Apesar de se lhe ter colado à pele a imagem de virilidade e ação, e dos projetos comerciais, fazendo com que não fosse colocado ao mesmo nível dos outros atores de "O Padrinho", Caan claramente sabia escolher projetos e realizadores que se tornaram conhecidos mais tarde: continuámos a vê-lo em bom plano por exemplo em "Nas Teias da Corrupção", de James Gray (2000), "A Lei das Armas", de Christopher McQuarrie (2000), "Dogville", de Lars von Trier (2003), e "Elf - O Falso Duende", de Jon Favreau (2003).
Pela mesma altura, também teve a humildade de se sujeitar a uma audição e ganhou o papel de Ed Deline em "Las Vegas", uma série que se tornou bastante popular e onde permaneceu quatro temporadas (2003-2007) antes de decidir regressar ao cinema, nomeadamente em "New York, I Love You" (2008), "Get Smart - Olho Vivo" (2008), "O Substituto" (2011), "Pai Infernal", um dos piores filmes de Adam Sandler (2013), ou como uma das vozes das animações "Chovem Almôndegas" (2009-2013).
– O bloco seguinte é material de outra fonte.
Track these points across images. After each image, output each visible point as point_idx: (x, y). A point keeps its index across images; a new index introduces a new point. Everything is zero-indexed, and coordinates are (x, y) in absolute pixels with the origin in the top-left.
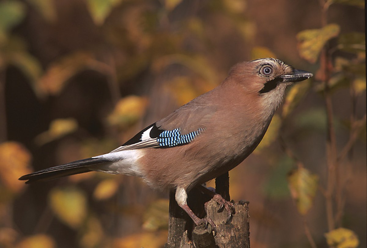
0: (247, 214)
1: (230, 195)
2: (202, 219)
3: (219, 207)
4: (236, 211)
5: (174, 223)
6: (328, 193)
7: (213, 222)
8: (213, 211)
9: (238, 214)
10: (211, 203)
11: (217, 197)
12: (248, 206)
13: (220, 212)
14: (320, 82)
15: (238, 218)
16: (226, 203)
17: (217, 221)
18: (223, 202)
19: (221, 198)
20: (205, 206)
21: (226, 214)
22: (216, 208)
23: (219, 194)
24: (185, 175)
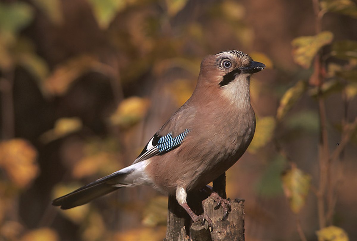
0: (243, 211)
1: (226, 193)
2: (199, 216)
3: (216, 205)
4: (232, 208)
5: (172, 219)
6: (320, 193)
7: (209, 218)
8: (210, 208)
9: (234, 211)
10: (208, 201)
11: (214, 195)
12: (244, 205)
13: (216, 209)
14: (313, 86)
15: (234, 215)
16: (222, 200)
17: (214, 218)
18: (220, 200)
19: (218, 196)
20: (202, 204)
21: (222, 211)
22: (212, 205)
23: (217, 192)
24: (183, 175)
Ainda assim, os melhores filmes desta fase foram "Laços de Sangue", de Guillaume Canet (2013), e "Lugares Sagrados", de Amanda Sthers (2017), estando por estrear "Fast Charlie", de Phillip Noyce, onde teve como colegas Morena Baccarin e Pierce Brosnan.
Caan foi casado quatro vezes e teve cinco filhos. Por vezes, a vida pessoal parecia misturar-se com alguns de seus papéis mais famosos: em 1992, testemunhou no julgamento de Ronald Lorenzo, um conhecido membro da família criminosa Bonanno, ativa em Nova Iorque, que mais tarde foi condenado por tráfico de drogas e sentenciado a 11 anos de prisão, dizendo que era o seu melhor amigo.
Em 1994, ele foi preso por puxar de uma arma semiautomática no meio de uma discussão sobre um carro que fora vandalizado.
"James Caan. Adorava-o tanto. Sempre quis sempre como ele. Tão feliz por o ter conseguido conhecer. Nunca parava de rir quando estava à volta deste homem. Os seus filmes eram os melhores dos melhores. Iremos todos sentir terrivelmente a sua falta", escreveu Adam Sandler ao saber da morte.